- **Texte à lire**
-*-*-

12. Basée sur cette constatation, la haute juridiction conclut que nulle atteinte aux droits garantis par la Constitution et l’article 1 du Protocole no 1 ne se trouvait établie en l’espèce et rejeta le recours (arrêt no 2492/2008). Cet arrêt fut mis au net et certifié conforme le 5 février 2009.
D. Document fourni par le requérant relatif à la détermination de la valeur objective de son bien
13. Le requérant déposa à la Cour un document, établi par la notaire V.M. et spécialement prévu pour le calcul de la valeur objective de son terrain. Le calcul effectué sur un formulaire pré-imprimé, se fondait sur les prix en vigueur en 2016. Le calcul tenait compte de différents éléments (surface, façade et profondeur du terrain ainsi que certains autres critères). Sur la base de ce calcul, la notaire précisait que la valeur objective actuelle s’élevait à 254 856,03 euros.
II. LE DROIT ET LA PRATIQUE INTERNES PERTINENTS
A. La Constitution
14. L’article 17 de la Constitution dispose :
« 1. La propriété est placée sous la protection de l’État. Les droits qui en dérivent ne peuvent toutefois s’exercer au détriment de l’intérêt général.
2. Nul ne peut être privé de sa propriété, si ce n’est pour cause d’utilité publique, dûment prouvée, dans les cas et suivant la procédure déterminés par la loi et toujours moyennant une indemnité préalable complète. Celle-ci doit correspondre à la valeur que possède la propriété expropriée le jour de l’audience sur l’affaire concernant la fixation provisoire de l’indemnité par le tribunal. Dans le cas d’une demande visant à la fixation immédiate de l’indemnité définitive, est prise en considération la valeur que la propriété expropriée possède au jour de l’audience du tribunal sur cette demande.
(...) »

-*-*-

- **Données extraites**
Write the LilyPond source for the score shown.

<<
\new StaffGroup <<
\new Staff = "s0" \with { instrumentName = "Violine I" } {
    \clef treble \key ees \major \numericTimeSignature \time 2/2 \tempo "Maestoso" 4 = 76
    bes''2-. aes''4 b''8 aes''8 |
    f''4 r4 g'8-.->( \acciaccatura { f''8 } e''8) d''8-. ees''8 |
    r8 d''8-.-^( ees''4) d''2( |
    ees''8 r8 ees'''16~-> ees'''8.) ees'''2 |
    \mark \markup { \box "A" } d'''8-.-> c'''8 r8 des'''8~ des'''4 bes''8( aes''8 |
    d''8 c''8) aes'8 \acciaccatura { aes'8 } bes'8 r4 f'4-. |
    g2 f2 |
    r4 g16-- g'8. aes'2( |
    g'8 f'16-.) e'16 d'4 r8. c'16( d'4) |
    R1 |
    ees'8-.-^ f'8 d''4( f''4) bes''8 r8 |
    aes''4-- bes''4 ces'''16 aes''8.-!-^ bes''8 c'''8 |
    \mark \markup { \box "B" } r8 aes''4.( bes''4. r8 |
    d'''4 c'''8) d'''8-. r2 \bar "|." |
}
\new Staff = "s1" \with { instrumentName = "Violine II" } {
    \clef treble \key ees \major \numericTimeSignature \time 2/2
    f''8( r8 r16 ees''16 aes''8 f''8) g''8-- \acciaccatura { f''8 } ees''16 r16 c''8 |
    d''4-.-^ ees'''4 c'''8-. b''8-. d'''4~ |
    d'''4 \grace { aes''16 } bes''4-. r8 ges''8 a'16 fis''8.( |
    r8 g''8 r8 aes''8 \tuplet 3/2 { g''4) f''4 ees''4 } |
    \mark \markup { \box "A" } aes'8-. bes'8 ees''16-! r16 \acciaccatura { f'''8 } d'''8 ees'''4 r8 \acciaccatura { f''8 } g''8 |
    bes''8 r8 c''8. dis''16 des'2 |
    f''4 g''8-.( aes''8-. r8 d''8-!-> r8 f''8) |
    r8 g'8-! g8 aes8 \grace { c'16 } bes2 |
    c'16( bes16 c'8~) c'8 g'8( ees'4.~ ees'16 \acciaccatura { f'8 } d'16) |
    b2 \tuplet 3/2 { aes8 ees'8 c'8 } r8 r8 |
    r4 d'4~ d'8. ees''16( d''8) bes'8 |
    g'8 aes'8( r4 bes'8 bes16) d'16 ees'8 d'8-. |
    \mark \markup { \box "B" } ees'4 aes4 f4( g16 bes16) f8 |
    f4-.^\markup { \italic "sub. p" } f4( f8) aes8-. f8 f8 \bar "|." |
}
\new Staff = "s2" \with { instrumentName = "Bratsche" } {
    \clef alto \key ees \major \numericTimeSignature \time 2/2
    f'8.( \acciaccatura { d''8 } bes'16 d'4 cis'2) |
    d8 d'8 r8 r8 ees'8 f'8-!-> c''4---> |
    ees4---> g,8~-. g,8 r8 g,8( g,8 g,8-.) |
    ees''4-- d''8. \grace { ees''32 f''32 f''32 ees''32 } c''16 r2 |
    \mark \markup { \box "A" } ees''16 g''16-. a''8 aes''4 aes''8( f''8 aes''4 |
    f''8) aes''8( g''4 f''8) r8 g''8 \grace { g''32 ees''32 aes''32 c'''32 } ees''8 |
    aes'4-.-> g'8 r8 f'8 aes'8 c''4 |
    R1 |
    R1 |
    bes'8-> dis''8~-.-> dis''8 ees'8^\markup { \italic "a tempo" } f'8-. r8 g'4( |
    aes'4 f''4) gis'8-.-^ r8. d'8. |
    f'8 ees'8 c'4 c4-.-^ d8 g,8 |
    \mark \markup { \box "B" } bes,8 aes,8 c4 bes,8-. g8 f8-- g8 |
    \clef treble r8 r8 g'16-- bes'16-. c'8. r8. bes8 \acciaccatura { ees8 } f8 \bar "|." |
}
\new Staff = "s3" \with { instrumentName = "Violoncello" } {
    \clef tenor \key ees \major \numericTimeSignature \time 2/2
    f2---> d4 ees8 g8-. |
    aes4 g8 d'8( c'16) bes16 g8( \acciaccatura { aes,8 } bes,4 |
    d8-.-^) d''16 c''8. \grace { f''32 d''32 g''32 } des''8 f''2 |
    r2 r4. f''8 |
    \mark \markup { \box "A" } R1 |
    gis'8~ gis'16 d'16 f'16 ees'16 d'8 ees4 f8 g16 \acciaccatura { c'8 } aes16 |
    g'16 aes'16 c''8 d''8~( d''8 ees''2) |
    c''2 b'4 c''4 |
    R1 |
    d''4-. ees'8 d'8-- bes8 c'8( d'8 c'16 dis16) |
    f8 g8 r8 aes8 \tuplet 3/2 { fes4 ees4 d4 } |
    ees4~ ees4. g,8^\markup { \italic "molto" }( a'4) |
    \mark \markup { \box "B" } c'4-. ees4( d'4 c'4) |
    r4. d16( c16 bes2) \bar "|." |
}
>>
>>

-*-*-

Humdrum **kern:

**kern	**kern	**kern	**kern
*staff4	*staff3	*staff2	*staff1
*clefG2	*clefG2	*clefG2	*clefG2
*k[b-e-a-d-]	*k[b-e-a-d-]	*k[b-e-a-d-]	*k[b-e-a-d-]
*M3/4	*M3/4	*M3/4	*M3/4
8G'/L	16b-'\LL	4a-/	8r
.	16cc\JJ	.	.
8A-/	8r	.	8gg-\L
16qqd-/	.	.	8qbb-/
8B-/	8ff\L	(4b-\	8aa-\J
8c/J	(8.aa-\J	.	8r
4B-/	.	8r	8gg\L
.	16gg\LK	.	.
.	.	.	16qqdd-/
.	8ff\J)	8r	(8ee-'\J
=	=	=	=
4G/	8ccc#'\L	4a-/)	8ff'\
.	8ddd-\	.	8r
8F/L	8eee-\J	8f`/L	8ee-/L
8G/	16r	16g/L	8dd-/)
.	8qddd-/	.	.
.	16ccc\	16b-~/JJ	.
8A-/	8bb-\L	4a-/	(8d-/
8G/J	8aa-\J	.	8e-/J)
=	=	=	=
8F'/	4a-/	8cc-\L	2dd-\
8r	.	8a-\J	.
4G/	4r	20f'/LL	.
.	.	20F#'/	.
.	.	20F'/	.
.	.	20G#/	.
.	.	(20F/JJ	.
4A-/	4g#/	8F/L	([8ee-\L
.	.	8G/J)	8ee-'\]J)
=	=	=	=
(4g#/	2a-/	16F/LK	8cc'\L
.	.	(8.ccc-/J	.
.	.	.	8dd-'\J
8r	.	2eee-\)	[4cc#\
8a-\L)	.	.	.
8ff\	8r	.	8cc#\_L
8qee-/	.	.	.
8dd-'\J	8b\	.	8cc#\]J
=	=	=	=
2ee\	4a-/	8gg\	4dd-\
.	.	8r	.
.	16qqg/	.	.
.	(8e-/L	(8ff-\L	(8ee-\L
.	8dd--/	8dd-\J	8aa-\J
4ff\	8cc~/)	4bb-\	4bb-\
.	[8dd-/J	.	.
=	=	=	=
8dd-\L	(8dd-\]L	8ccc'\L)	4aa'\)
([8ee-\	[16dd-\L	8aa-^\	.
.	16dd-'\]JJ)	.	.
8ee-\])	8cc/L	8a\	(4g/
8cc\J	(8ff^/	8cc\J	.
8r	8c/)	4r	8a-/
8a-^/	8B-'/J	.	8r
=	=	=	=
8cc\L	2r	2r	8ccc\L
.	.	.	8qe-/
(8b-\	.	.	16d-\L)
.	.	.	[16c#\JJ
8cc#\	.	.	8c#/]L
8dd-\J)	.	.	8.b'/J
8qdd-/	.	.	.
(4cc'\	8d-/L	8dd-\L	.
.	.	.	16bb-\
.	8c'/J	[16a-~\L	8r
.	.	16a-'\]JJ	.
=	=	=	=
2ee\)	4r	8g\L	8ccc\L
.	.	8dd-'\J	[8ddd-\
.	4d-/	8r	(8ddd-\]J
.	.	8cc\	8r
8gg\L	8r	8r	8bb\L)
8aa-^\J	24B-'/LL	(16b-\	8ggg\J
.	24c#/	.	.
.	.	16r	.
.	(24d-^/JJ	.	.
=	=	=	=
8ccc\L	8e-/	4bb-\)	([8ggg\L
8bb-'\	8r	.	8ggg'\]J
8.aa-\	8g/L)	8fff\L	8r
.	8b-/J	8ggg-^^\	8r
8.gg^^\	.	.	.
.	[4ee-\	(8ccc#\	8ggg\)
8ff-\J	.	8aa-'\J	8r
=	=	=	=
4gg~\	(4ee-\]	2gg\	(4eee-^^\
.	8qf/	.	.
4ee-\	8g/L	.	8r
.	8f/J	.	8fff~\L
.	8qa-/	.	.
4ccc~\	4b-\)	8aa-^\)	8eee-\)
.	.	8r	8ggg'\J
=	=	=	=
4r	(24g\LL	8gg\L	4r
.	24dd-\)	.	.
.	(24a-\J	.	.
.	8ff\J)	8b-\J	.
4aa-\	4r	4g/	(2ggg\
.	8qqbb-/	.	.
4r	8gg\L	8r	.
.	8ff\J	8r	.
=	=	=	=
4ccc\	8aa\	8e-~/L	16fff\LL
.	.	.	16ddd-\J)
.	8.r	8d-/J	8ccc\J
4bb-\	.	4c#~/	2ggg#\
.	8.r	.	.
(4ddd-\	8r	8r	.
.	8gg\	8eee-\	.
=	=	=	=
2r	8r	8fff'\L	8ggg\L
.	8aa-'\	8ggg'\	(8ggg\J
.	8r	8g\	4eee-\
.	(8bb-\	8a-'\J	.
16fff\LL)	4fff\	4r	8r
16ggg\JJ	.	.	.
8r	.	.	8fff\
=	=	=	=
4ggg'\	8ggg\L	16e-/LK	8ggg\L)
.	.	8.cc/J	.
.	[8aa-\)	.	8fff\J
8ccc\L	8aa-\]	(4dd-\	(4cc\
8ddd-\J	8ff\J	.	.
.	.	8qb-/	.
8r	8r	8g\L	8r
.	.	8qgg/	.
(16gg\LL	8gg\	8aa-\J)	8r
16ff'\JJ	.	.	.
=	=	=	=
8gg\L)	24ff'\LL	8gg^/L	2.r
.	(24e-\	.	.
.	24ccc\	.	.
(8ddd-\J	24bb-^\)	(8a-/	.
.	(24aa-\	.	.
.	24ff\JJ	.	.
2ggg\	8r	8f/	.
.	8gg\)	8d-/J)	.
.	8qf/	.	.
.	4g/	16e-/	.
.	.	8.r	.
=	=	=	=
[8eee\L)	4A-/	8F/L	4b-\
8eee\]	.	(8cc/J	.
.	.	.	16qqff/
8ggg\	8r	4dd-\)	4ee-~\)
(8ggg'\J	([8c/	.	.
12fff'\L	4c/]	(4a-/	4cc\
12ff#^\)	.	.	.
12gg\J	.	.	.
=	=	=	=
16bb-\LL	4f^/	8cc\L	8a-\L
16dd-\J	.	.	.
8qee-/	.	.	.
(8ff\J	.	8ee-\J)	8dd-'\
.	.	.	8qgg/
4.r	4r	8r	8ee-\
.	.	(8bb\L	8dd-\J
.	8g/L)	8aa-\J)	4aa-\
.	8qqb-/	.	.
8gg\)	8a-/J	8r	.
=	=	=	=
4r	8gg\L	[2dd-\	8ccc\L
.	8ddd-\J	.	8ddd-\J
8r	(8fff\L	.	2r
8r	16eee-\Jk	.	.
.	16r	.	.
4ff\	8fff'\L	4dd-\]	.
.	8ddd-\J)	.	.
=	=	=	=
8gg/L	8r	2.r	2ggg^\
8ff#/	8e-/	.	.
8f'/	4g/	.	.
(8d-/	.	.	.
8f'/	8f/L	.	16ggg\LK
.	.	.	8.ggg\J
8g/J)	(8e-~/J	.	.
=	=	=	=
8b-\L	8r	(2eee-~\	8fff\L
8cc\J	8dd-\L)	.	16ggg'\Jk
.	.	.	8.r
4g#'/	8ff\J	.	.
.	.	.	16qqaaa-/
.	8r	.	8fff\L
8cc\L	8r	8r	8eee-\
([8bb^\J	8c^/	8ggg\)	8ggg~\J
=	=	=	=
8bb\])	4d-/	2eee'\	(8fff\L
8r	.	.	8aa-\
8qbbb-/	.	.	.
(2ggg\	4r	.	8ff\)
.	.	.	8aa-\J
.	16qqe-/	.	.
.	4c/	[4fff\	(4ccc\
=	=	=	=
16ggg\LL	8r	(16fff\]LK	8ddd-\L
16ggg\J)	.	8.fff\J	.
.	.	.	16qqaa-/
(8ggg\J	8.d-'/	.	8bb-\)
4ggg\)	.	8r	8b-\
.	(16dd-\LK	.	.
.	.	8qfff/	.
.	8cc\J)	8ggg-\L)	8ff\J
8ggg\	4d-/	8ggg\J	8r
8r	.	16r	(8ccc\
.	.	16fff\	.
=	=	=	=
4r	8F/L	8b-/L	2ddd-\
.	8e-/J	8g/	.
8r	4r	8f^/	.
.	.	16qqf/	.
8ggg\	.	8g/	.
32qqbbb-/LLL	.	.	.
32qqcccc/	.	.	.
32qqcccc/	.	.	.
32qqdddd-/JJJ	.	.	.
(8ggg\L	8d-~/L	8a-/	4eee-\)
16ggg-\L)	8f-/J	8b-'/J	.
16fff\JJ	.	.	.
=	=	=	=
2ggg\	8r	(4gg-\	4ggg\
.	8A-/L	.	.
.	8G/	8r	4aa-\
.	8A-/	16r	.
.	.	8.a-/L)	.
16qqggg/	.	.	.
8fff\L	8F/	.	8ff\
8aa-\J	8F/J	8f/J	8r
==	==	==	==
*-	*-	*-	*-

-*-*-

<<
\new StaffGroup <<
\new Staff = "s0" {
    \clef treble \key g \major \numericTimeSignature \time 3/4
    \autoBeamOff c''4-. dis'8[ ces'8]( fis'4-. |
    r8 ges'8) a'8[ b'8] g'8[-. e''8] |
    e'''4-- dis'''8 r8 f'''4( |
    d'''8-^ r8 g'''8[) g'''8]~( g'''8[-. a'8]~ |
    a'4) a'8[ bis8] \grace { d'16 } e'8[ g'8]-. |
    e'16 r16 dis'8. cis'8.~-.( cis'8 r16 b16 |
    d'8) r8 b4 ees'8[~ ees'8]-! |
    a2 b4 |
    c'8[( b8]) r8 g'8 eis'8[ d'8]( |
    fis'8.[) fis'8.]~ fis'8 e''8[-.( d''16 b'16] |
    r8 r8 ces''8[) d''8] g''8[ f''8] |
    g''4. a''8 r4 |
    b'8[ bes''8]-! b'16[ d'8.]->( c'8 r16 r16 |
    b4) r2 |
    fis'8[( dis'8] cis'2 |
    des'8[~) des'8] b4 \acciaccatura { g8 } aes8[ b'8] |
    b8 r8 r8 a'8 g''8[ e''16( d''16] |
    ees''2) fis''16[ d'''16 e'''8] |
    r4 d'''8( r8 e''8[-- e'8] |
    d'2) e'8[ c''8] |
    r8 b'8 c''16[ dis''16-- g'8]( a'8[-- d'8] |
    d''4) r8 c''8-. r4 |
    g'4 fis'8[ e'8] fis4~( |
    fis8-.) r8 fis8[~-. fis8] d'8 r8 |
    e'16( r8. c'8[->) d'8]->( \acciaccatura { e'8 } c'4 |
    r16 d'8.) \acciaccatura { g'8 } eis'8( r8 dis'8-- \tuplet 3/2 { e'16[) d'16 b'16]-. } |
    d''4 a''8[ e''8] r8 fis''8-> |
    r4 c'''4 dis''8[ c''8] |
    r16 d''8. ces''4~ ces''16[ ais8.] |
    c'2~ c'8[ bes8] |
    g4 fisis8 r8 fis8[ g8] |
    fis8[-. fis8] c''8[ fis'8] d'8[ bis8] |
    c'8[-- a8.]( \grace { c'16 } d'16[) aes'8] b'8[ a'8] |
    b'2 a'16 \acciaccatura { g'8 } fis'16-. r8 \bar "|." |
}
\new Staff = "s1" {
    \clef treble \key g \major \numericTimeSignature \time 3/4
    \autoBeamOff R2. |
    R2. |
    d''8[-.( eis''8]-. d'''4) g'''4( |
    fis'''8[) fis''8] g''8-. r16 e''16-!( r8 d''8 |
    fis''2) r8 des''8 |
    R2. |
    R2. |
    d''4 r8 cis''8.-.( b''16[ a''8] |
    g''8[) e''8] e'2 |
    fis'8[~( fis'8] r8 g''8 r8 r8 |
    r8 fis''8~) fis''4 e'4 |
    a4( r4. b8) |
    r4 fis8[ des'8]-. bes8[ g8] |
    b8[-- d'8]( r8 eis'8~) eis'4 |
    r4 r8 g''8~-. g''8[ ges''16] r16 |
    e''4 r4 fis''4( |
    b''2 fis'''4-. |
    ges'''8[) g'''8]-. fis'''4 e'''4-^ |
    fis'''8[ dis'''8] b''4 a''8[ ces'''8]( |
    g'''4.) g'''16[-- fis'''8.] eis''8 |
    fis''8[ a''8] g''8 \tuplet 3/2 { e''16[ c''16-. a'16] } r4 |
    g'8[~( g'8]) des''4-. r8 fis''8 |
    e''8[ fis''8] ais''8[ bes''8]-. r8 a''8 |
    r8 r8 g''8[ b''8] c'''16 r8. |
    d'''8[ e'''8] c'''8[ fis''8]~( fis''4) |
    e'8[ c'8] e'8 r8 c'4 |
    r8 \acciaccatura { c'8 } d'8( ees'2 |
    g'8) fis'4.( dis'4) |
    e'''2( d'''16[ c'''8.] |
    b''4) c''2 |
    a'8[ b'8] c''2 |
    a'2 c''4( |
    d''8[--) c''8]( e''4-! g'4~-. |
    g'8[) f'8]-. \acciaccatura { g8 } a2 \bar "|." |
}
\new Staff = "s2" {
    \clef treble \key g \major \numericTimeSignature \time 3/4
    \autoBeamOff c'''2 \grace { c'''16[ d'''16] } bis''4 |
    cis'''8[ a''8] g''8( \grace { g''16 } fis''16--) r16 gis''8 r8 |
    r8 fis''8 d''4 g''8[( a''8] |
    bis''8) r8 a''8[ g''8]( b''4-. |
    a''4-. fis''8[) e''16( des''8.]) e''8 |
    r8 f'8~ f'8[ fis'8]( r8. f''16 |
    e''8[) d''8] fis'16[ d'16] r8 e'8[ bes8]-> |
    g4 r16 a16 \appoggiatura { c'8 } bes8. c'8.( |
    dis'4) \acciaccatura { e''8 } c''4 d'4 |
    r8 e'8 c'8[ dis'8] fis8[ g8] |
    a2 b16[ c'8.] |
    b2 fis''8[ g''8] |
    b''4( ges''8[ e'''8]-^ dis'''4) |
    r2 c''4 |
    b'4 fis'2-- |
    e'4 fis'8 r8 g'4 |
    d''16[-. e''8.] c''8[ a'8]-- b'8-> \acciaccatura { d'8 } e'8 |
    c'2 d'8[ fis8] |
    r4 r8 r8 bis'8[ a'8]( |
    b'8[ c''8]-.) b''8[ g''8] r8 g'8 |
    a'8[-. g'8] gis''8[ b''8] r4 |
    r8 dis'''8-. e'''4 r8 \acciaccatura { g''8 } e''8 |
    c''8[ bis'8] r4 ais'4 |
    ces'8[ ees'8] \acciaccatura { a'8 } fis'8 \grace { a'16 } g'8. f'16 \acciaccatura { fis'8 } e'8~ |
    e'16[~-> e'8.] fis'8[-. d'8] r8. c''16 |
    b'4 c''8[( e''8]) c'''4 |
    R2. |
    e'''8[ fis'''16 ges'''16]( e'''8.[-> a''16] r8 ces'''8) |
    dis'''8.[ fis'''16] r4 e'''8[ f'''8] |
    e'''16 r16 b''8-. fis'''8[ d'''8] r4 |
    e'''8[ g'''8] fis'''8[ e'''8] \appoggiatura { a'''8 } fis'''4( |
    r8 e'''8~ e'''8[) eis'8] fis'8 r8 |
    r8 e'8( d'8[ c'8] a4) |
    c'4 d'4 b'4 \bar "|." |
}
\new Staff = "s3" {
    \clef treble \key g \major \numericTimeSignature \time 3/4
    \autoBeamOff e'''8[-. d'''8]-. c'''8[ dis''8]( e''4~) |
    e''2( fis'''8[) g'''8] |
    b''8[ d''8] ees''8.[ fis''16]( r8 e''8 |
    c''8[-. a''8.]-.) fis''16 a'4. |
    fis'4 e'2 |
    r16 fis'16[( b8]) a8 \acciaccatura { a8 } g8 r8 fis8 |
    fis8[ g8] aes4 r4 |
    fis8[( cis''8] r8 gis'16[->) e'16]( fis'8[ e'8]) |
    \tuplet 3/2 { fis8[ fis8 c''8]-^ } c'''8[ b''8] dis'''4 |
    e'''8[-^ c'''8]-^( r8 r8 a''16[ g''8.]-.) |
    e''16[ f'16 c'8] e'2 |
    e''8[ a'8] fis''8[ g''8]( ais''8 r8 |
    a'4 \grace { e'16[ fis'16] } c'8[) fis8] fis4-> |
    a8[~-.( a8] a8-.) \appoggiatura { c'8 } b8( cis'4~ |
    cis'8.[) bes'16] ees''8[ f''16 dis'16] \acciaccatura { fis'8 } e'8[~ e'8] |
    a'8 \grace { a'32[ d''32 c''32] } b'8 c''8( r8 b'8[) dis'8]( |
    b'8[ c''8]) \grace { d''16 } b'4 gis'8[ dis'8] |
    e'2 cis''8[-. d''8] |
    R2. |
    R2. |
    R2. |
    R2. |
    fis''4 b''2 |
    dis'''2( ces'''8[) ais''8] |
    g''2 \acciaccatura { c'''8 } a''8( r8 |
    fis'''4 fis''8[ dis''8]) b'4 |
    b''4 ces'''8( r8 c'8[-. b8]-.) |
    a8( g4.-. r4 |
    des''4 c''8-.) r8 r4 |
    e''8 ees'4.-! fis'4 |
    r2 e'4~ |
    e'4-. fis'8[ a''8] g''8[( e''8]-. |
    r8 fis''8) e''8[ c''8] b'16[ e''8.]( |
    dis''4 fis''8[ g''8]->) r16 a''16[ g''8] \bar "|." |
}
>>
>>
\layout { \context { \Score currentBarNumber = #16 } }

-*-*-

- **Consigne écrite**
Traduisez en anglais cette phrase du texte à lire : « Cet arrêt fut mis au net et certifié conforme le 5 février 2009. »

- **Résolution du problème**
This judgment was finalized and certified as a true copy on February 5, 2009.